Innerhalb eines später hinzugefügten Rahmens aus gestanzten Goldblechen mit Blattranken, deren Model vermutlich auch für Stanzen an einem Tragaltar im Augustinermuseum zu Freiburg im Breisgau Verwendung gefunden hat, befindet sich eine in Goldblech getriebene byzantinische Reliefikone. Sie zeigt den durch die zweigeteilte griechische Namensbeischrift Ό Ά[γιος] ΔΙΜΙ/ΤΡΙΟς bezeichneten hl. Demetrios zu Pferde, der als Prokonsul von Achaia 306 durch einen Lanzenstich den Märtyrertod erlitten haben soll. Hauptort seines Kultes wurde Thessaloniki. In Folge der Kreuzzüge gelangte seine Verehrung auch in das Abendland.

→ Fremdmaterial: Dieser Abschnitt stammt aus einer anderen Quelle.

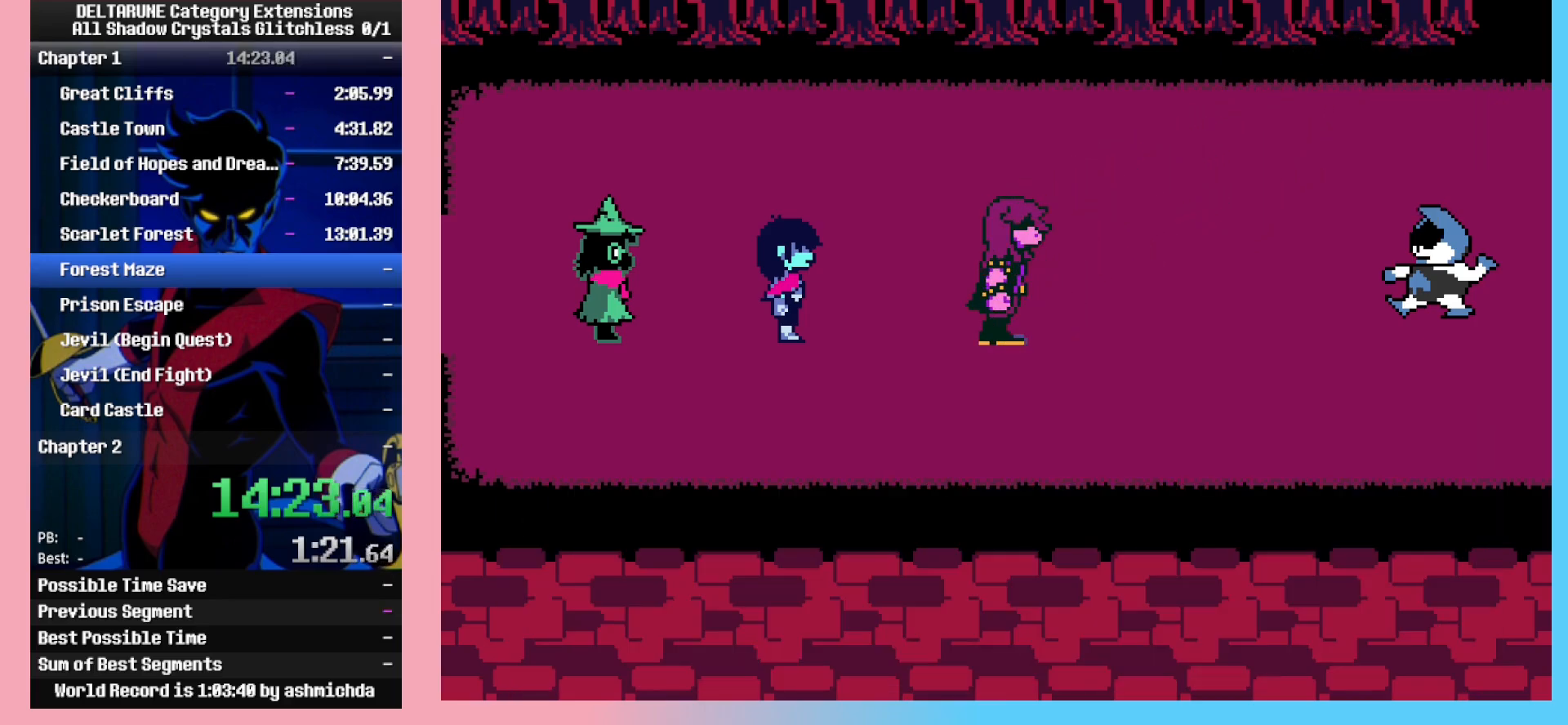
{"keys": [], "events": [[50, "return", "up"], [50, "z", "down"], [100, "z", "up"], [150, "return", "down"], [183, "return", "up"], [183, "z", "down"], [283, "z", "up"], [383, "return", "down"], [383, "z", "down"], [417, "return", "up"], [467, "z", "up"]]}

Der Heilige hält in seiner Rechten die Lanze, mit der Linken führt er die Zügel. Er trägt eine kurze Tunika, darüber einen Panzer und einen Mantel, der sich hinter seinem Rücken ornamental bauscht. Ross und Reiter erscheinen vor einem Hintergrund von dichtem Rankenwerk aus Zweigen mit emaillierten Blättern. Reste von Email zeigen, dass Gesicht und Hände des Heiligen ebenso wie Teile seiner Gewandung, der Satteldecke, der Lanze und des Nimbus sowie am Pferd die Augen, die Mähne, der Schweif und das Zaumzeug ursprünglich überschmolzen waren. Die Reiterfigur setzte sich damit deutlicher als jetzt vom goldenen Grund ab.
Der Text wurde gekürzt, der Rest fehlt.